To proceed, the following is needed:
- Genetic testing to confirm PSTPIP1 mutation in candidate patients (prerequisite for diagnosis)
- TGA Special Access Scheme (SAS) Category B application with documented unmet clinical need
- MOA data retrieval from DrugBank API (currently not available in this evidence pack)

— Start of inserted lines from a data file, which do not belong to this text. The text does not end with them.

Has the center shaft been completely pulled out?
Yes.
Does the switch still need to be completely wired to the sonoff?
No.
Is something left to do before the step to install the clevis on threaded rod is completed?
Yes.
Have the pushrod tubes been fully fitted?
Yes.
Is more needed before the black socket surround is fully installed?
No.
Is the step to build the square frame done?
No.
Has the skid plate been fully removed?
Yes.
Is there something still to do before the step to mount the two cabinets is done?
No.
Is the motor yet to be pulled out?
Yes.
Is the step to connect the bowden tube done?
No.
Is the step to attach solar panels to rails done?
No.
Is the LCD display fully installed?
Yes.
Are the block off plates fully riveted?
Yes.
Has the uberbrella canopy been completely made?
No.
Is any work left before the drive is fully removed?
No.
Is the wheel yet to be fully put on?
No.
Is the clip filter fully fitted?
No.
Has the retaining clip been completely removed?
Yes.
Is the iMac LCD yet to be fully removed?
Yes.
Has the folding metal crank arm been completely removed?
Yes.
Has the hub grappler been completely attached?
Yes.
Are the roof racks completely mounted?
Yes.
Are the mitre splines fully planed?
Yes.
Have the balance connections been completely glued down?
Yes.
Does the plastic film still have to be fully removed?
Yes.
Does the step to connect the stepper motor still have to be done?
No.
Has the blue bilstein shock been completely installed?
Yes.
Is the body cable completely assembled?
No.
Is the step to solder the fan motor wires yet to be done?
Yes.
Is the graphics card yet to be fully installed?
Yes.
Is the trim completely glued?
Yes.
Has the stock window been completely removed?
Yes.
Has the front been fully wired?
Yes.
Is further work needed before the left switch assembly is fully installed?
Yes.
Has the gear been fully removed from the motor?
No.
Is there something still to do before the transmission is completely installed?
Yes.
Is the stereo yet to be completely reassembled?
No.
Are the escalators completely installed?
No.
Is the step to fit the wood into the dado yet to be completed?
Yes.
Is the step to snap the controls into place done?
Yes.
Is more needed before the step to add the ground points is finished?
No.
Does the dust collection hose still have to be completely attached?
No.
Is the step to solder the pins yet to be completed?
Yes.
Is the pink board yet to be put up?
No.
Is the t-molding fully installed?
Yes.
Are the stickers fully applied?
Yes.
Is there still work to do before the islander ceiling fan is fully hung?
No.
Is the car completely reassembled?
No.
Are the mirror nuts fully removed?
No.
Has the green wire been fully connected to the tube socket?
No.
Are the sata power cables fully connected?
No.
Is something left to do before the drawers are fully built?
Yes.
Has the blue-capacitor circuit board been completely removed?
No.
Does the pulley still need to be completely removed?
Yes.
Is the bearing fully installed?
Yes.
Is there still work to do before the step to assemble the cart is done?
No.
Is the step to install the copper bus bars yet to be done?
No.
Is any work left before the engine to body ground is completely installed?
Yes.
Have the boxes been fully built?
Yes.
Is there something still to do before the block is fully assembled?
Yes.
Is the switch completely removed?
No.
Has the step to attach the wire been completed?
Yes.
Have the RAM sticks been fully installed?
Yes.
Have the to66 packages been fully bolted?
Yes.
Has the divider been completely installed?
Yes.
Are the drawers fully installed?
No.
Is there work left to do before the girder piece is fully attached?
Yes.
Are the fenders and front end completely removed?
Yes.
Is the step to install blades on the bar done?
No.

- Safety monitoring plan: FBC with neutrophil differential at baseline and regularly during treatment; infection surveillance; injection-site monitoring
- Multidisciplinary team engagement: rheumatology, dermatology, and clinical genetics
- Baseline tuberculosis screening and infection risk assessment
- Review of the full Kineret® Product Information (PI) for dosing, contraindications, and special populations
Summary of All 10 Predicted Indications
| Rank | Disease | TxGNN Score | Evidence Level | Recommendation |
|---|---|---|---|---|
| 1 | Extracutaneous Mastocytoma | 99.93% | L5 | Hold |
| 2 | Hepatic Infarction | 99.89% | L5 | Hold |
| 3 | Autosomal Recessive Familial Mediterranean Fever | 99.89% | L3 | Research Question |
| 4 | Aggressive Systemic Mastocytosis | 99.88% | L4 | Hold |
| 5 | Hepatic Veno-Occlusive Disease | 99.88% | L5 | Hold |
| 6 | Peliosis Hepatis | 99.85% | L5 | Hold |
| 7 | Oligoarticular JIA (ANA−) | 99.85% | L4 | Research Question |
| 8 | Oligoarticular JIA (ANA+) | 99.85% | L4 | Research Question |
| 9 | Pyogenic Autoinflammatory Syndrome | 99.83% | L3 | Proceed with Guardrails |
| 10 | Unclassified Autoinflammatory Syndrome | 99.81% | L3 | Research Question |
This report is generated for research purposes only and does not constitute medical advice. All repurposing candidates require clinical validation before any therapeutic application. Australian prescribers should consult current TGA guidance for access to non-registered therapeutics.
Disclaimer
This content is for research purposes only and does not constitute medical advice. Clinical validation is required before any clinical application.